It is not a nice feeling for any Manager when a member of their team asks them if “they have a minute” and once they have shut the door to the meeting room to then be presented with a letter of resignation, especially if they were not expecting it.
Don’t get me wrong some staff turnover is vital for business in order to inject fresh ideas and strategies into the workplace or to weed out any individuals who are not pulling their weight and creating a negative environment in the office.
However too much can be costly to a business and these costs can fall way beyond the cost of just replacing that individual. Whilst affecting the internal morale of the company it could also damage the companies external image and prevent future talent joining them.
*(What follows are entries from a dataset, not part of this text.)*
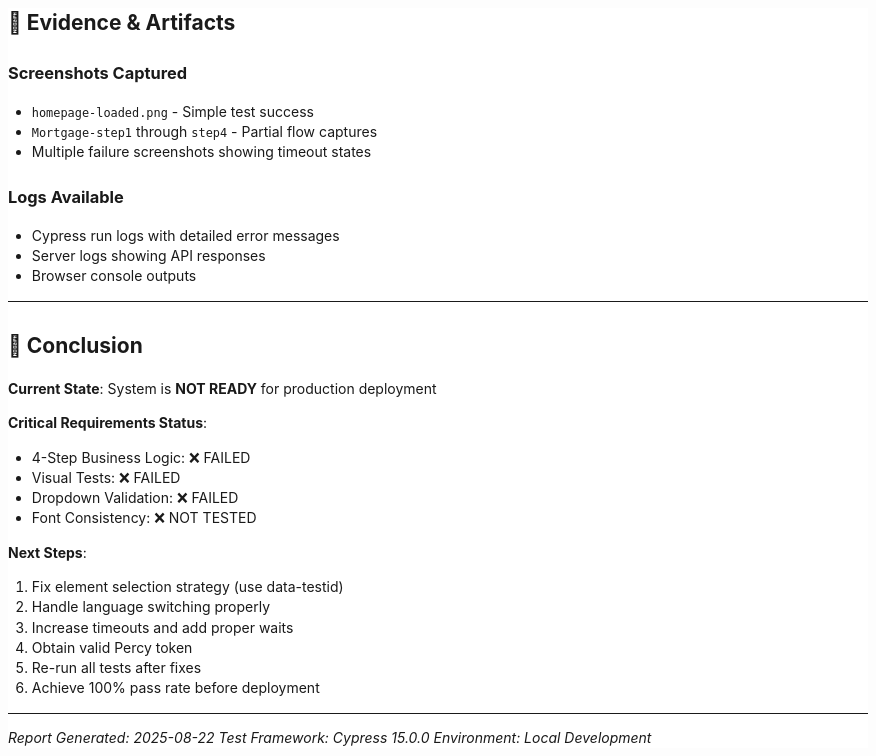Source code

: 
## 📸 Evidence & Artifacts

### Screenshots Captured
- `homepage-loaded.png` - Simple test success
- `Mortgage-step1` through `step4` - Partial flow captures
- Multiple failure screenshots showing timeout states

### Logs Available
- Cypress run logs with detailed error messages
- Server logs showing API responses
- Browser console outputs

---

## 🎯 Conclusion

**Current State**: System is **NOT READY** for production deployment

**Critical Requirements Status**:
- 4-Step Business Logic: ❌ FAILED
- Visual Tests: ❌ FAILED  
- Dropdown Validation: ❌ FAILED
- Font Consistency: ❌ NOT TESTED

**Next Steps**:
1. Fix element selection strategy (use data-testid)
2. Handle language switching properly
3. Increase timeouts and add proper waits
4. Obtain valid Percy token
5. Re-run all tests after fixes
6. Achieve 100% pass rate before deployment

---

*Report Generated: 2025-08-22*
*Test Framework: Cypress 15.0.0*
*Environment: Local Development*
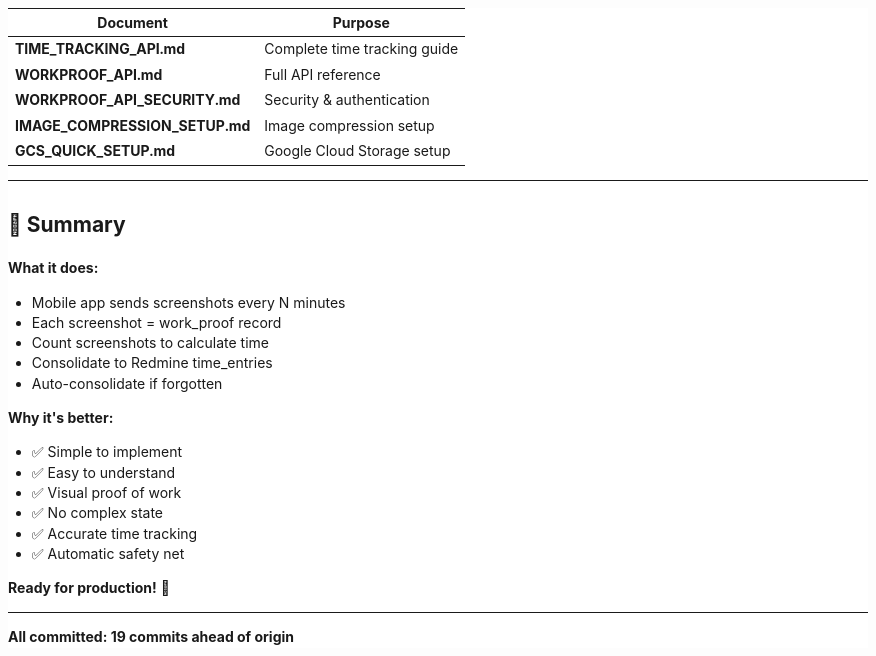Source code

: | Document | Purpose |
|----------|---------|
| **TIME_TRACKING_API.md** | Complete time tracking guide |
| **WORKPROOF_API.md** | Full API reference |
| **WORKPROOF_API_SECURITY.md** | Security & authentication |
| **IMAGE_COMPRESSION_SETUP.md** | Image compression setup |
| **GCS_QUICK_SETUP.md** | Google Cloud Storage setup |

---

## 🎯 **Summary**

**What it does:**
- Mobile app sends screenshots every N minutes
- Each screenshot = work_proof record
- Count screenshots to calculate time
- Consolidate to Redmine time_entries
- Auto-consolidate if forgotten

**Why it's better:**
- ✅ Simple to implement
- ✅ Easy to understand
- ✅ Visual proof of work
- ✅ No complex state
- ✅ Accurate time tracking
- ✅ Automatic safety net

**Ready for production!** 🚀

---

**All committed: 19 commits ahead of origin**

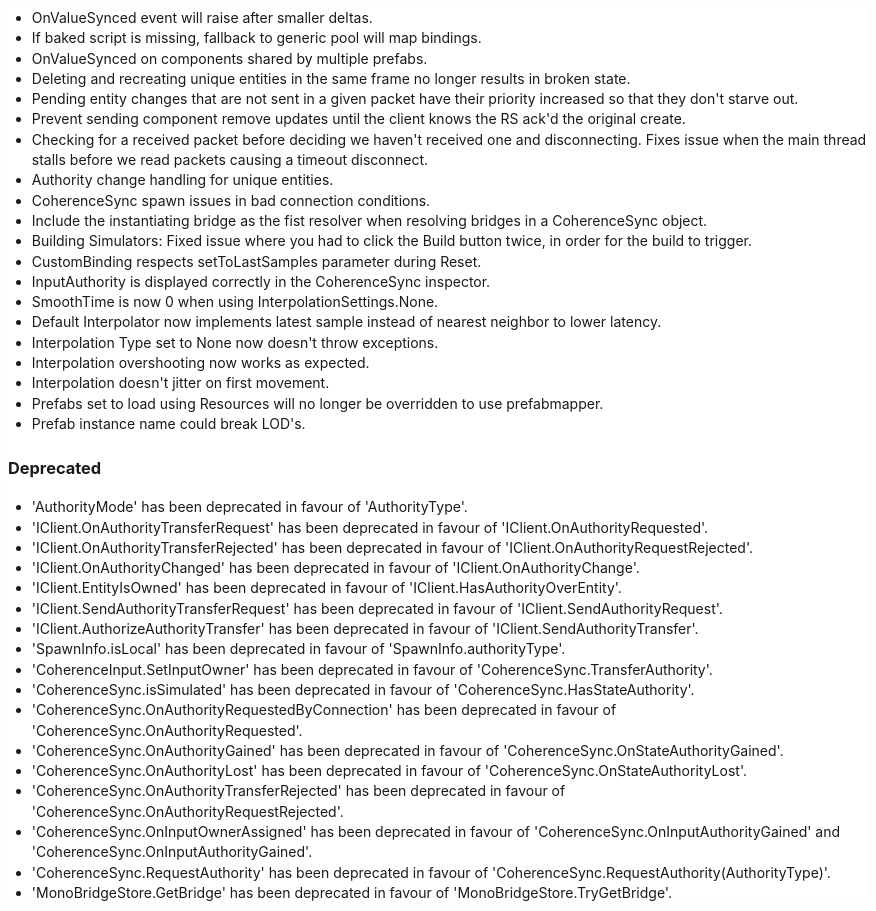 - OnValueSynced event will raise after smaller deltas.
- If baked script is missing, fallback to generic pool will map bindings.
- OnValueSynced on components shared by multiple prefabs.
- Deleting and recreating unique entities in the same frame no longer results in broken state.
- Pending entity changes that are not sent in a given packet have their priority increased so that they don't starve out.
- Prevent sending component remove updates until the client knows the RS ack'd the original create.
- Checking for a received packet before deciding we haven't received one and disconnecting. Fixes issue when the main thread stalls before we read packets causing a timeout disconnect.
- Authority change handling for unique entities.
- CoherenceSync spawn issues in bad connection conditions.
- Include the instantiating bridge as the fist resolver when resolving bridges in a CoherenceSync object.
- Building Simulators: Fixed issue where you had to click the Build button twice, in order for the build to trigger.
- CustomBinding respects setToLastSamples parameter during Reset.
- InputAuthority is displayed correctly in the CoherenceSync inspector.
- SmoothTime is now 0 when using InterpolationSettings.None.
- Default Interpolator now implements latest sample instead of nearest neighbor to lower latency.
- Interpolation Type set to None now doesn't throw exceptions.
- Interpolation overshooting now works as expected.
- Interpolation doesn't jitter on first movement.
- Prefabs set to load using Resources will no longer be overridden to use prefabmapper.
- Prefab instance name could break LOD's.

### Deprecated
- 'AuthorityMode' has been deprecated in favour of 'AuthorityType'.
- 'IClient.OnAuthorityTransferRequest' has been deprecated in favour of 'IClient.OnAuthorityRequested'.
- 'IClient.OnAuthorityTransferRejected' has been deprecated in favour of 'IClient.OnAuthorityRequestRejected'.
- 'IClient.OnAuthorityChanged' has been deprecated in favour of 'IClient.OnAuthorityChange'.
- 'IClient.EntityIsOwned' has been deprecated in favour of 'IClient.HasAuthorityOverEntity'.
- 'IClient.SendAuthorityTransferRequest' has been deprecated in favour of 'IClient.SendAuthorityRequest'.
- 'IClient.AuthorizeAuthorityTransfer' has been deprecated in favour of 'IClient.SendAuthorityTransfer'.
- 'SpawnInfo.isLocal' has been deprecated in favour of 'SpawnInfo.authorityType'.
- 'CoherenceInput.SetInputOwner' has been deprecated in favour of 'CoherenceSync.TransferAuthority'.
- 'CoherenceSync.isSimulated' has been deprecated in favour of 'CoherenceSync.HasStateAuthority'.
- 'CoherenceSync.OnAuthorityRequestedByConnection' has been deprecated in favour of 'CoherenceSync.OnAuthorityRequested'.
- 'CoherenceSync.OnAuthorityGained' has been deprecated in favour of 'CoherenceSync.OnStateAuthorityGained'.
- 'CoherenceSync.OnAuthorityLost' has been deprecated in favour of 'CoherenceSync.OnStateAuthorityLost'.
- 'CoherenceSync.OnAuthorityTransferRejected' has been deprecated in favour of 'CoherenceSync.OnAuthorityRequestRejected'.
- 'CoherenceSync.OnInputOwnerAssigned' has been deprecated in favour of 'CoherenceSync.OnInputAuthorityGained' and 'CoherenceSync.OnInputAuthorityGained'.
- 'CoherenceSync.RequestAuthority' has been deprecated in favour of 'CoherenceSync.RequestAuthority(AuthorityType)'.
- 'MonoBridgeStore.GetBridge' has been deprecated in favour of 'MonoBridgeStore.TryGetBridge'.
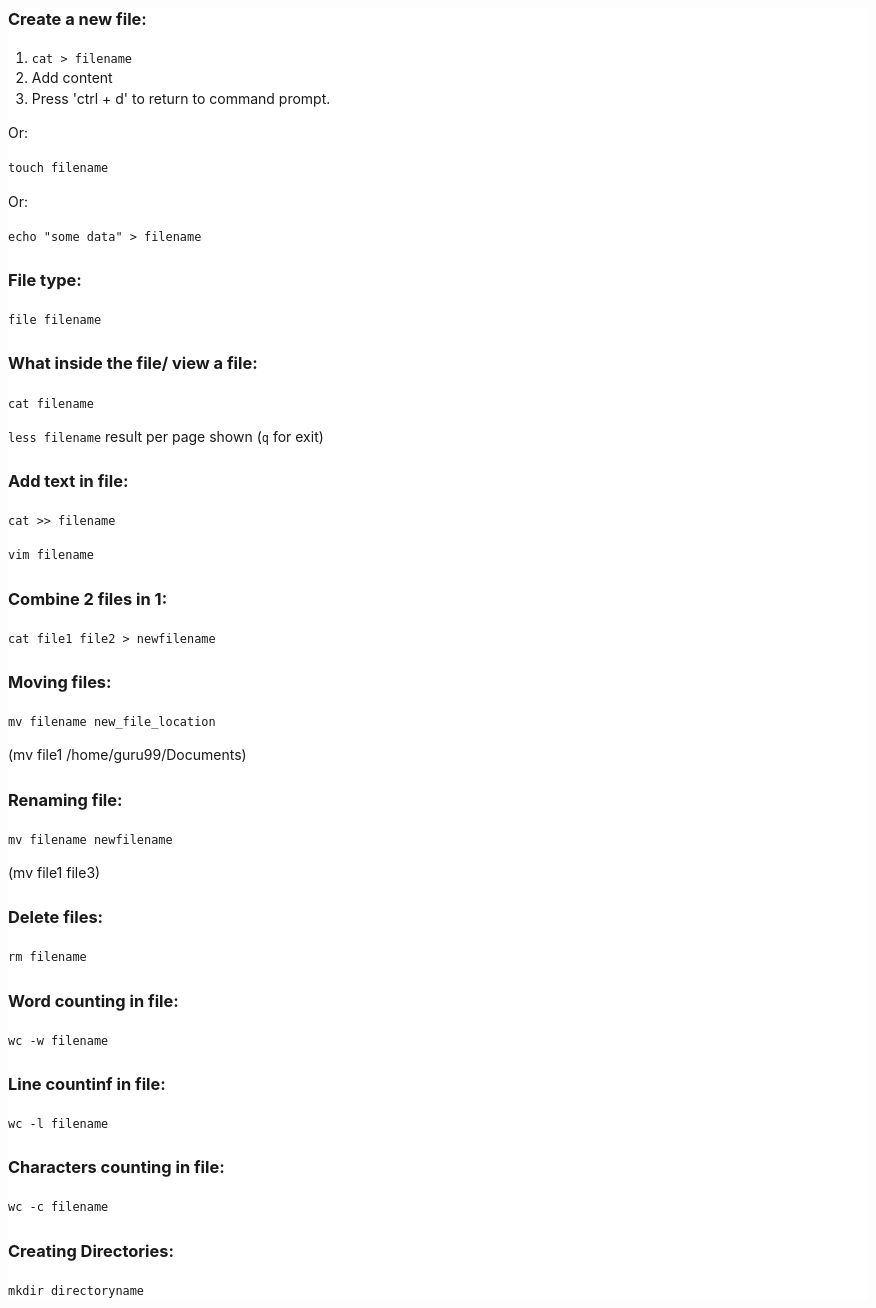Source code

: ### Create a new file:
1. `cat > filename`
2. Add content
3. Press 'ctrl + d' to return to command prompt.

Or:

`touch filename`

Or:

`echo "some data" > filename`

### File type:
`file filename`

### What inside the file/ view a file:
`cat filename`

`less filename`		result per page shown (`q` for exit)

### Add text in file:
`cat >> filename`	

`vim filename`

### Combine 2 files in 1:
`cat file1 file2 > newfilename`

### Moving files:
`mv filename new_file_location`

(mv file1 /home/guru99/Documents)

### Renaming file:
`mv filename newfilename`

(mv file1 file3)

### Delete files:
`rm filename`

### Word counting in file:
`wc -w filename`

### Line countinf in file:
`wc -l filename`

### Characters counting in file:
`wc -c filename`

### Creating Directories:
`mkdir directoryname`
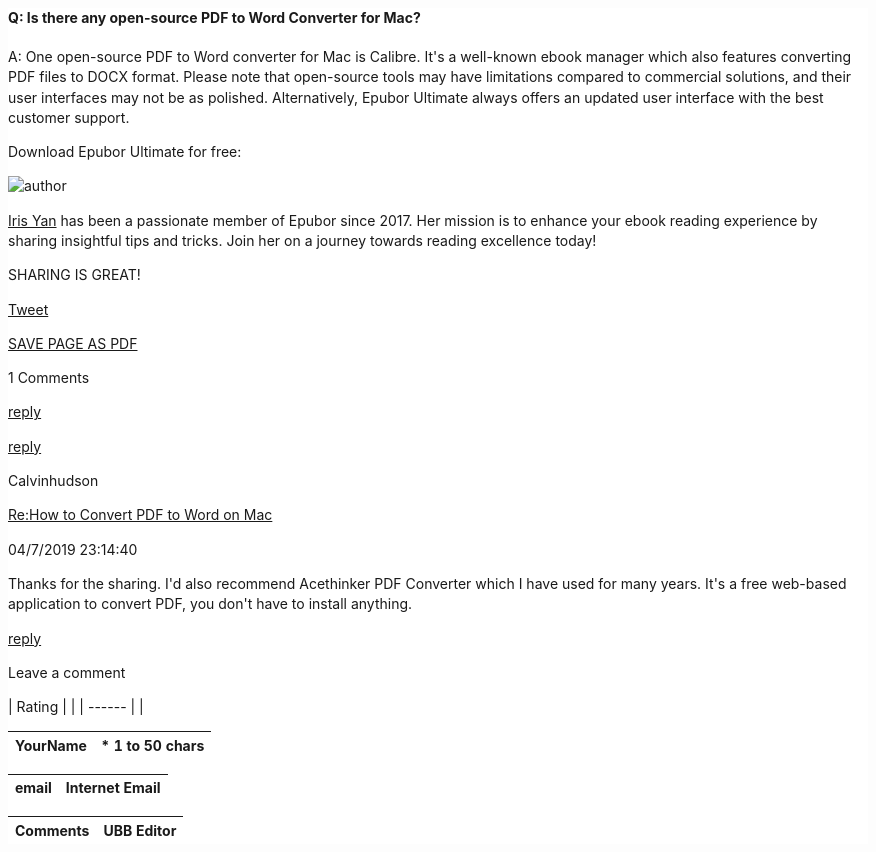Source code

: #### Q: Is there any open-source PDF to Word Converter for Mac?

A: One open-source PDF to Word converter for Mac is Calibre. It's a well-known ebook manager which also features converting PDF files to DOCX format. Please note that open-source tools may have limitations compared to commercial solutions, and their user interfaces may not be as polished. Alternatively, Epubor Ultimate always offers an updated user interface with the best customer support.

Download Epubor Ultimate for free:

[](https://tools.techidaily.com/epubor/ultimate/) [](https://tools.techidaily.com/epubor/ultimate/) 

![author](http://www.epubor.com/images/uppic/iris.png)

[Iris Yan](https://www.facebook.com/iris.yan.16718) has been a passionate member of Epubor since 2017\. Her mission is to enhance your ebook reading experience by sharing insightful tips and tricks. Join her on a journey towards reading excellence today!

SHARING IS GREAT!

[Tweet](https://twitter.com/share) 

[SAVE PAGE AS PDF](https://tools.techidaily.com/epubor/products/) 



1 Comments

[reply](https://tools.techidaily.com/epubor/products/) 

[reply](https://tools.techidaily.com/epubor/products/) 

Calvinhudson

[Re:How to Convert PDF to Word on Mac](https://tools.techidaily.com/epubor/products/)

04/7/2019 23:14:40

Thanks for the sharing. I'd also recommend Acethinker PDF Converter which I have used for many years. It's a free web-based application to convert PDF, you don't have to install anything.

[reply](https://tools.techidaily.com/epubor/products/) 

Leave a comment

| Rating |  |
| ------ |  |

| YourName | \*  1 to 50 chars |
| -------- | ----------------- |

| email | Internet Email |
| ----- | -------------- |

| Comments | UBB Editor |
| -------- | ---------- |

<ins class="adsbygoogle"
     style="display:block"
     data-ad-format="autorelaxed"
     data-ad-client="ca-pub-7571918770474297"
     data-ad-slot="1223367746"></ins>



<ins class="adsbygoogle"
     style="display:block"
     data-ad-client="ca-pub-7571918770474297"
     data-ad-slot="8358498916"
     data-ad-format="auto"
     data-full-width-responsive="true"></ins>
It is important to get this balance right so have a look at these top strategies to increase Employee retention. How many is your business doing at the moment?
People leave managers and supervisors more often than they leave companies or jobs. It is not enough that the supervisor is well-liked or a nice person. The supervisor has a critical role to play in retention, starting with clear expectations of the employee.
Anything the supervisor does to make an employee feel undervalued will contribute to turnover.
Frequent employee complaints centre on these areas;
The employee's freedom to speak his or her mind freely within the company is another key factor in employee retention. Does your company solicit ideas and provide an environment in which people are comfortable providing feedback? If so, employees can offer ideas, feel free to criticise and commit to continuous improvement.
The perception of fairness and equitable treatment is important in employee retention. It is not a nice feeling for any employee if they feel that there is favouritism in the team leading to them missing out or not feeling as valued.
It’s quite simple really - the employee must have the necessary means to do their job well – or they will move on to an employer who provides them.
Your best employees that you want to retain seek frequent opportunities to learn and grow in their careers, knowledge and skill. Without the opportunity to try new opportunities, sit on challenging and significant teams, attend seminars and read and discuss books, they will stagnate.
A career-oriented, valued employee must experience growth opportunities within your organisation.
Frequently saying thank you or well done goes a long way. Monetary rewards, bonuses and gifts make the thank you even more appreciated. Understandable raises, tied to accomplishments and achievement, also help retain staff.
If it has come to it and your employee does leave then ensure that the business has a process for gathering feedback to prevent the same scenarios repeating. These are called exit interviews; when the employee has nothing to lose they may be more open to share how they were really feeling about their role and the business.